Alutiiq Word of the Week

Orphan — Lliya’aq


Lliya’ateng carlia’artaarait. – They used to always take care of their orphans.

Orphan
Photo: Girls living at the Kodiak Baptist Mission on Woody Island, ca. 1910. Courtesy of the Kodiak Baptist Mission. AM987.

In classical Alutiiq society, young people who lost their parents were adopted into wealthy families as laborers, working in return for food, clothing, and shelter. This treatment of orphans is indicative of the importance of family to Alutiiq people. A person’s lineage was not only essential to defining their identity but to maintaining it. Without a family, a person had few social or economic resources and was easily disregarded. This perception of orphans is not unique to Alutiiq people. Alaska’s Athabascan and Iñupiaq societies also used orphans as laborers.

The treatment of orphans is recorded in traditional Alutiiq stories. One tale from Prince William Sound tells of three orphan boys. After being badly abused, they take revenge on their village. Escaping imprisonment in an empty sod house, the boys find weapons, kill the community chief and his family, chase away the other villagers, and then leave the community to live by themselves.

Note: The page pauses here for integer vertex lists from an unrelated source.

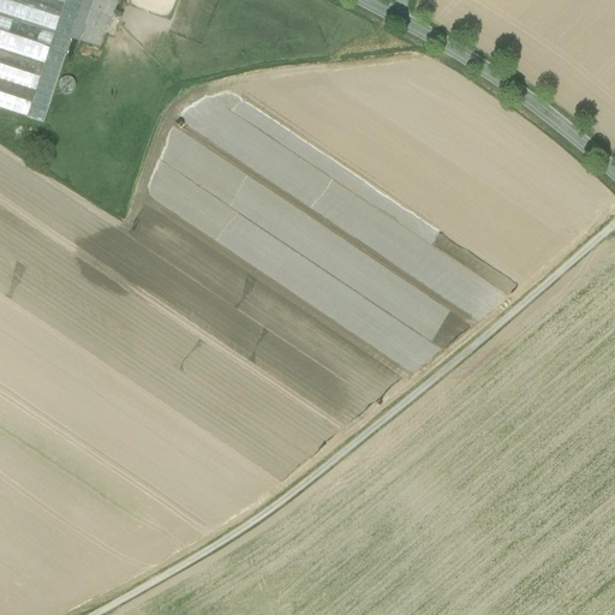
[(64,6),(43,0),(0,0),(0,15),(55,33),(64,6)]
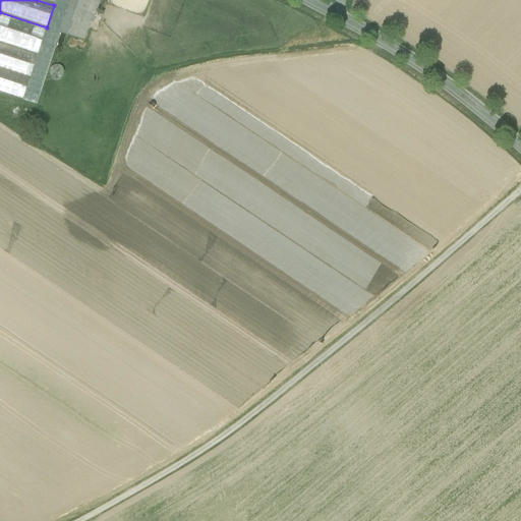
[(55,0),(55,2),(54,5),(47,27),(46,32),(38,54),(38,56),(23,101),(37,105),(59,35),(68,6),(70,0),(55,0)]
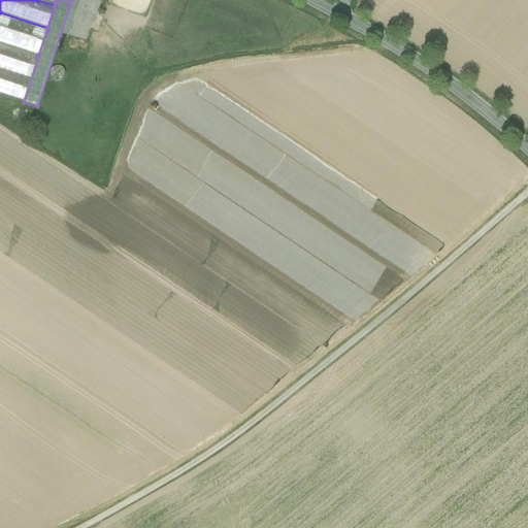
[(84,0),(71,0),(69,6),(81,10),(84,0)]
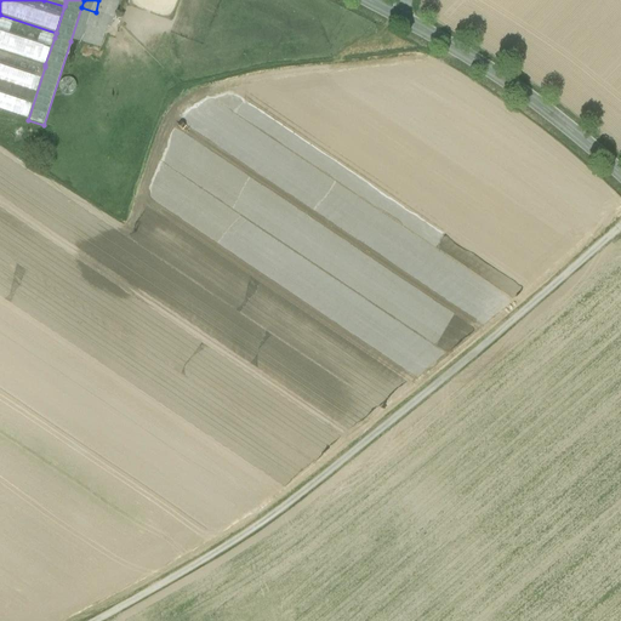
[(110,0),(98,0),(96,12),(104,15),(114,18),(119,3),(110,0)]
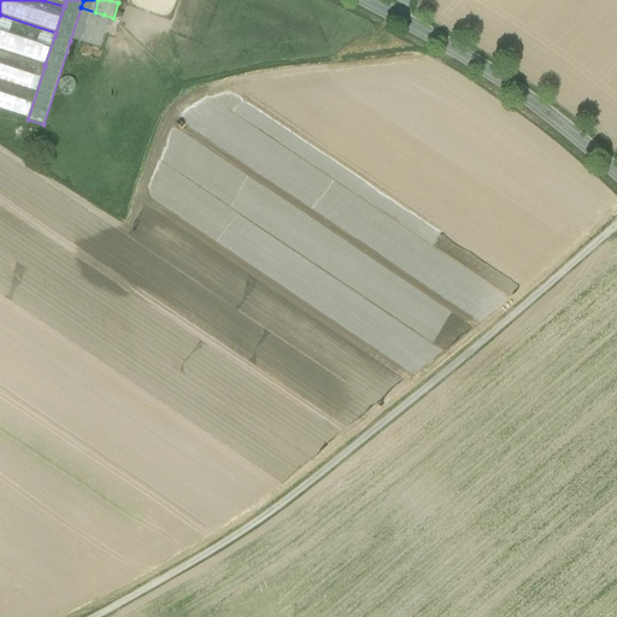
[(81,7),(70,41),(93,48),(104,15),(95,12),(81,7)]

In 1893, the word orphan took on a new meaning in Kodiak, when the Baptist Mission founded a home for needy children on Woody Island. This organization cared for children whose parents had died or were unable to support them. Unfortunately, the orphanage forbade the practice of Indigenous spiritual rituals and of Russian Orthodoxy—the predominant religion of their Native residents—and in some cases took children against their parents’ will. Children came from the Kodiak area and from adjacent areas like the Aleutian Islands. By 1900, there were forty-eight children in the home. In addition to academic studies, girls learned household chores and boys received instruction in agriculture.